ShardExpander¶
- class torchdata.datapipes.iter.ShardExpander(source_datapipe: IterDataPipe[str])¶
Expands incoming shard strings into shards.
Sharded data files are named using shell-like brace notation. For example, an ImageNet dataset sharded into 1200 shards and stored on a web server might be named imagenet-{000000..001199}.tar.

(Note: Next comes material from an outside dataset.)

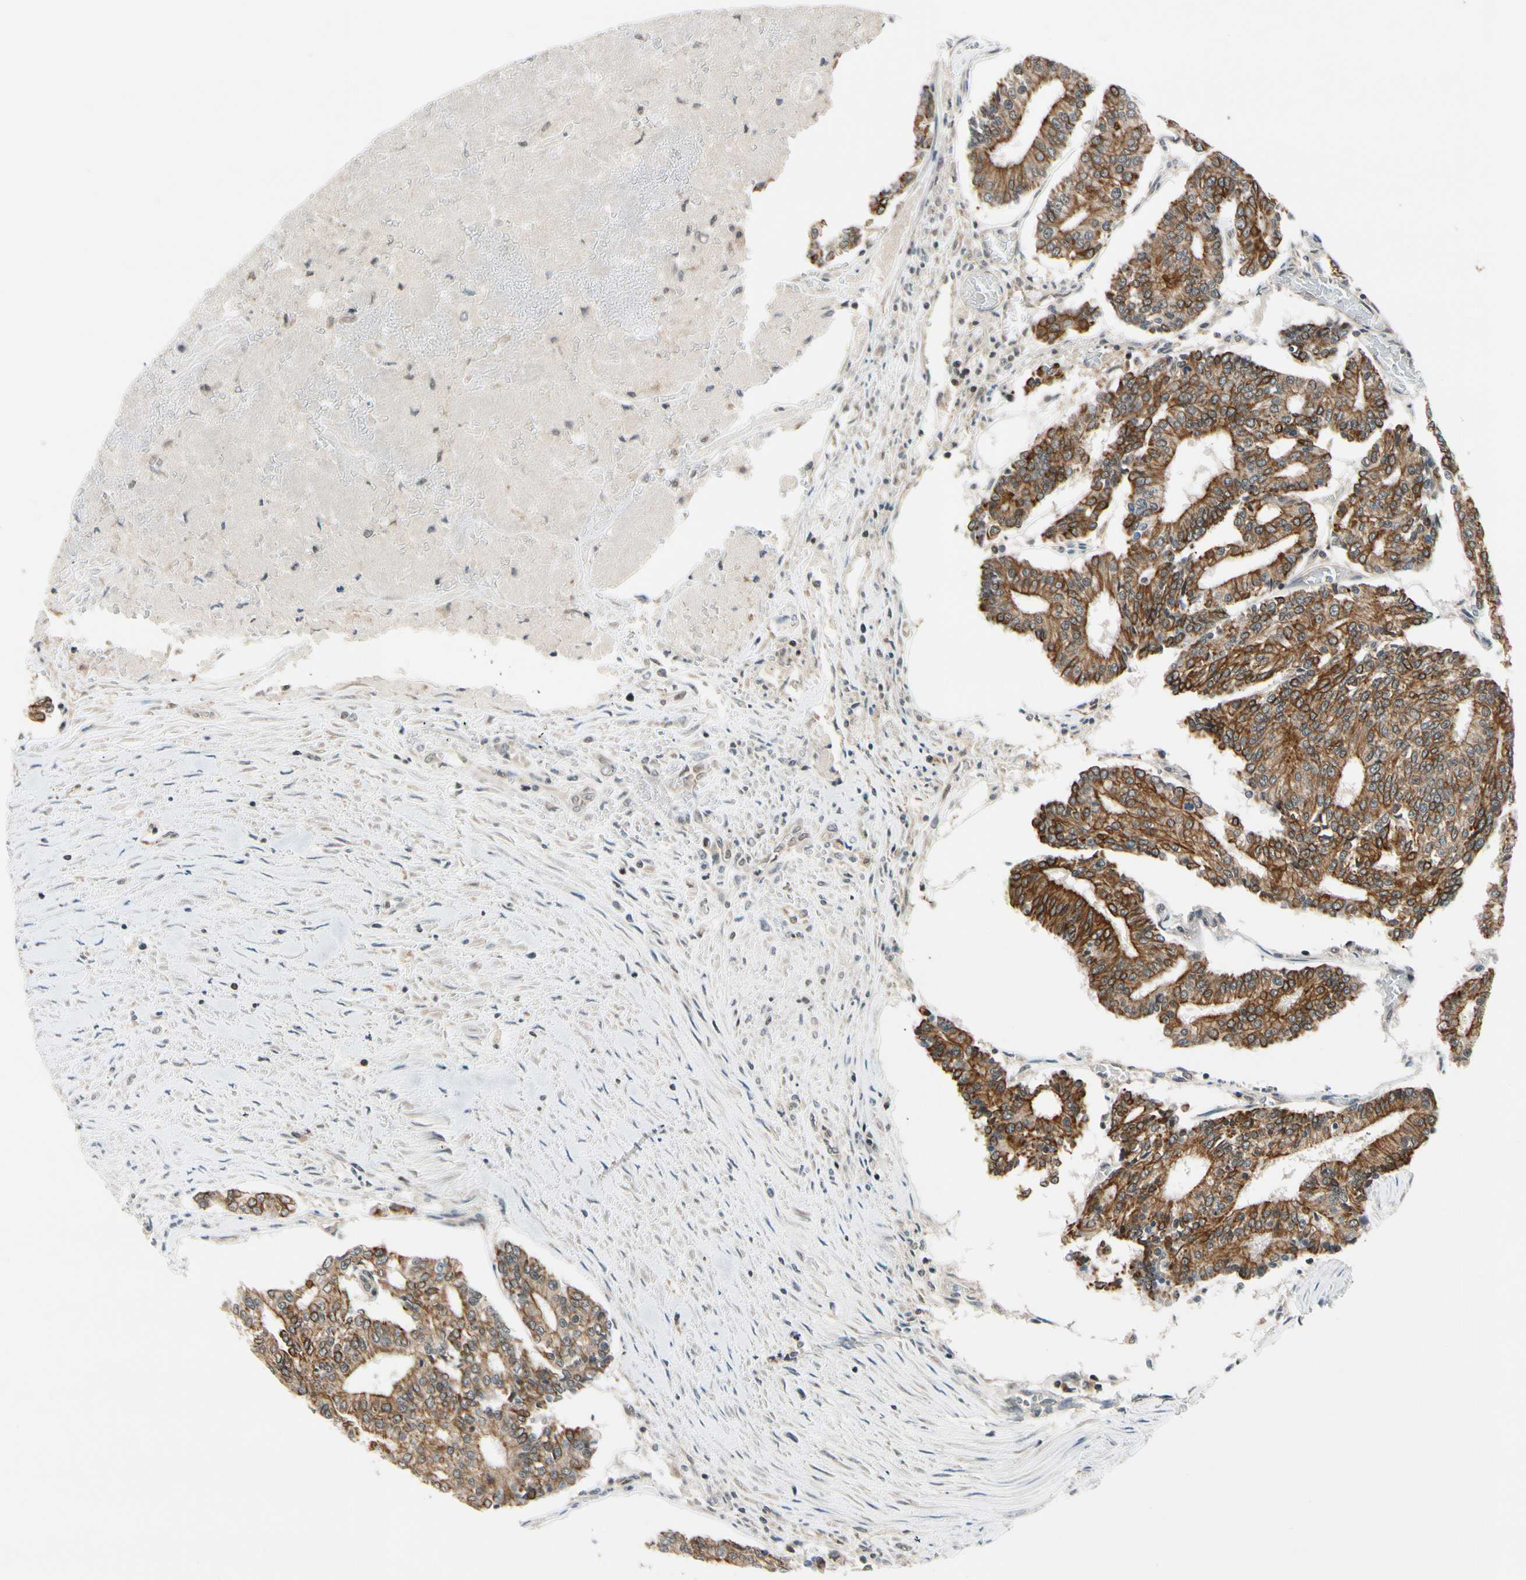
{"staining": {"intensity": "strong", "quantity": ">75%", "location": "cytoplasmic/membranous"}, "tissue": "prostate cancer", "cell_type": "Tumor cells", "image_type": "cancer", "snomed": [{"axis": "morphology", "description": "Adenocarcinoma, High grade"}, {"axis": "topography", "description": "Prostate"}], "caption": "A brown stain shows strong cytoplasmic/membranous positivity of a protein in high-grade adenocarcinoma (prostate) tumor cells. The staining was performed using DAB to visualize the protein expression in brown, while the nuclei were stained in blue with hematoxylin (Magnification: 20x).", "gene": "TAF12", "patient": {"sex": "male", "age": 55}}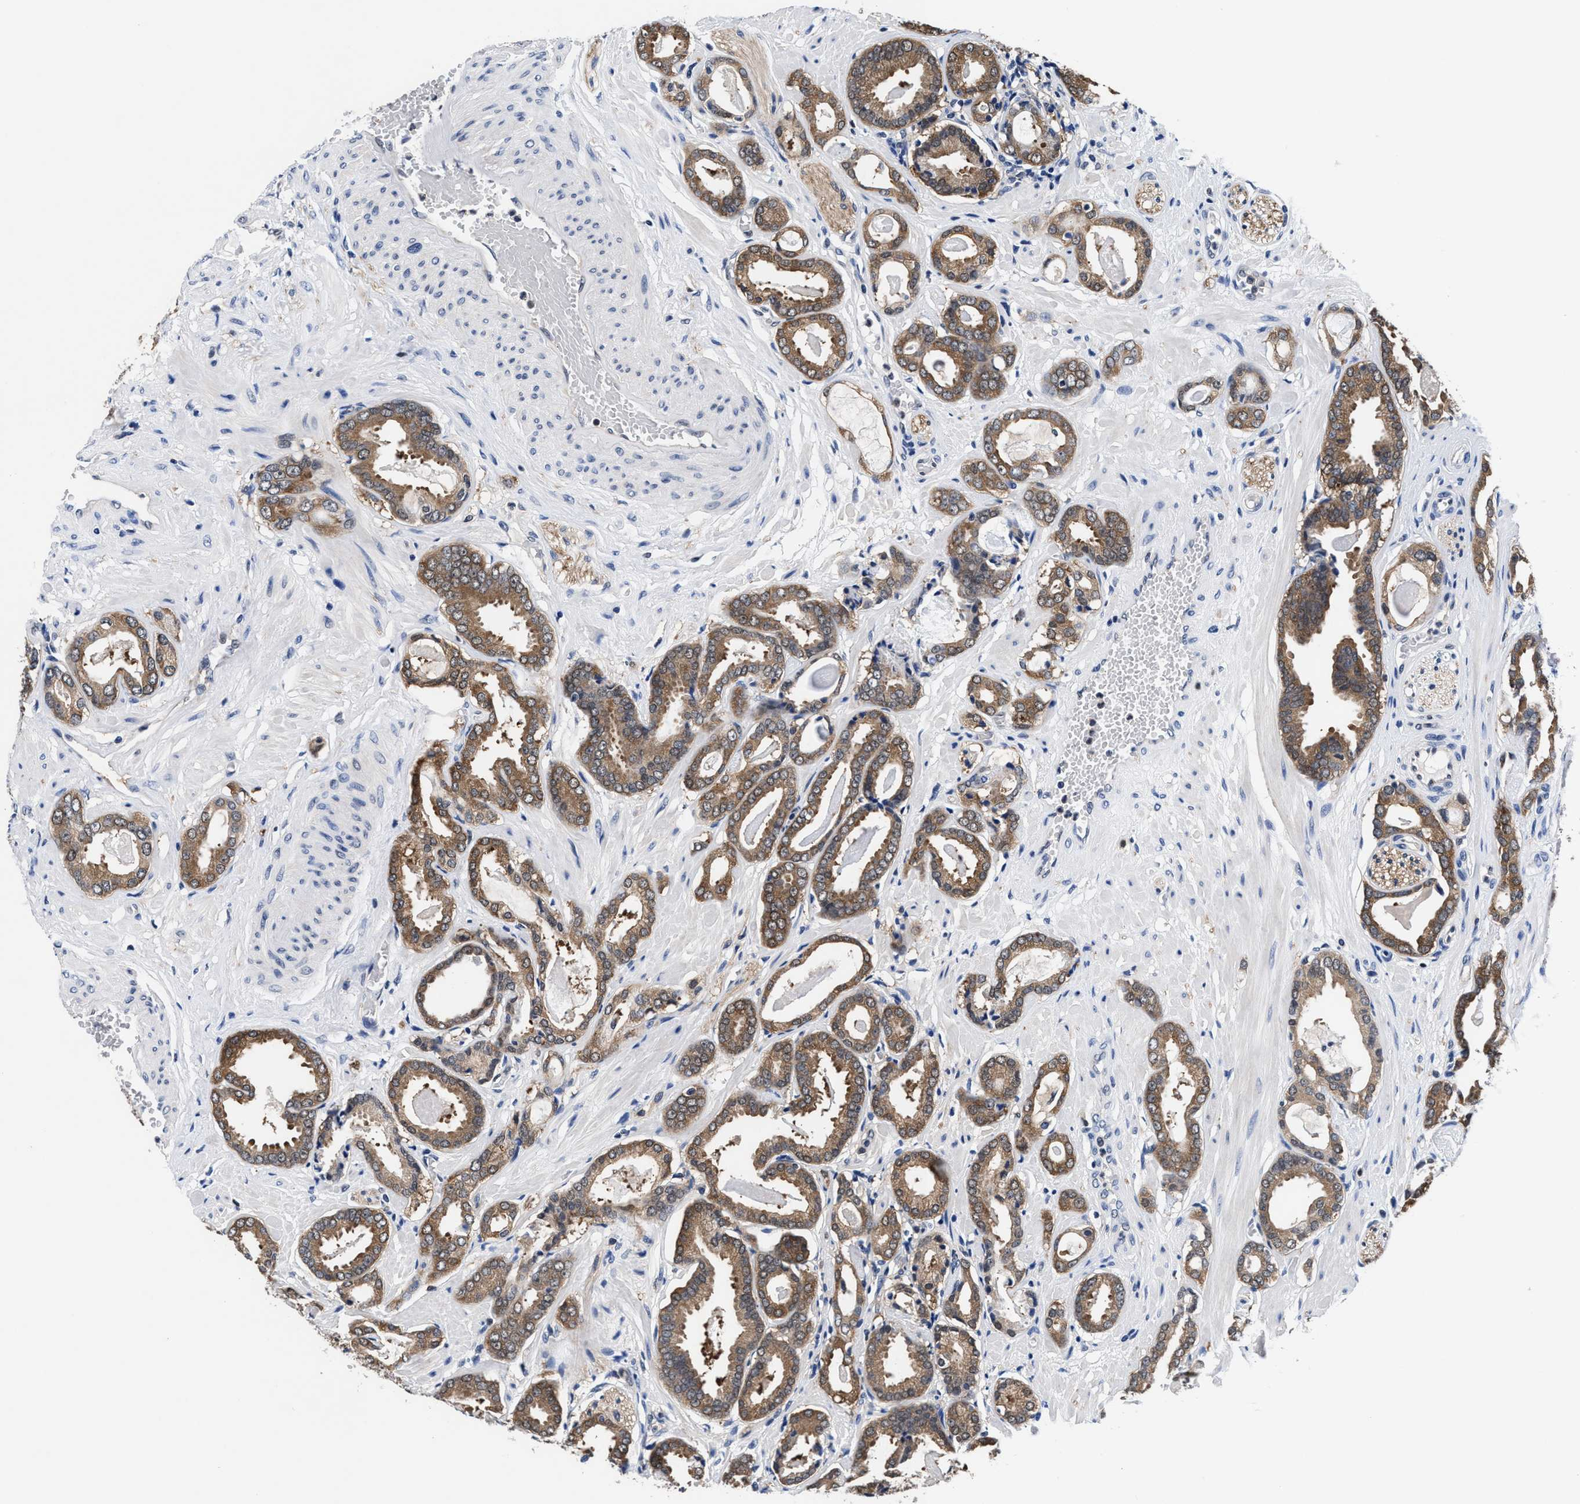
{"staining": {"intensity": "moderate", "quantity": ">75%", "location": "cytoplasmic/membranous"}, "tissue": "prostate cancer", "cell_type": "Tumor cells", "image_type": "cancer", "snomed": [{"axis": "morphology", "description": "Adenocarcinoma, Low grade"}, {"axis": "topography", "description": "Prostate"}], "caption": "Tumor cells display medium levels of moderate cytoplasmic/membranous staining in about >75% of cells in prostate cancer (adenocarcinoma (low-grade)).", "gene": "ACLY", "patient": {"sex": "male", "age": 53}}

Note that shard names can be expanded without any server transactions; this makes shard_expand reproducible and storage system independent (unlike :class .FileLister etc.).
- Parameters:
source_datapipe – a DataPipe yielding a stream of pairs
- Returns:
a DataPipe yielding a stream of expanded pathnames.
Example
>>> from torchdata.datapipes.iter import IterableWrapper >>> source_dp = IterableWrapper(["ds-{00..05}.tar"]) >>> expand_dp = source_dp.shard_expand() >>> list(expand_dp) ['ds-00.tar', 'ds-01.tar', 'ds-02.tar', 'ds-03.tar', 'ds-04.tar', 'ds-05.tar'] >>> source_dp = IterableWrapper(["imgs_{00..05}.tar", "labels_{00..05}.tar"]) >>> expand_dp = source_dp.shard_expand() >>> list(expand_dp) ['imgs_00.tar', 'imgs_01.tar', 'imgs_02.tar', 'labels_00.tar', 'labels_01.tar', 'labels_02.tar']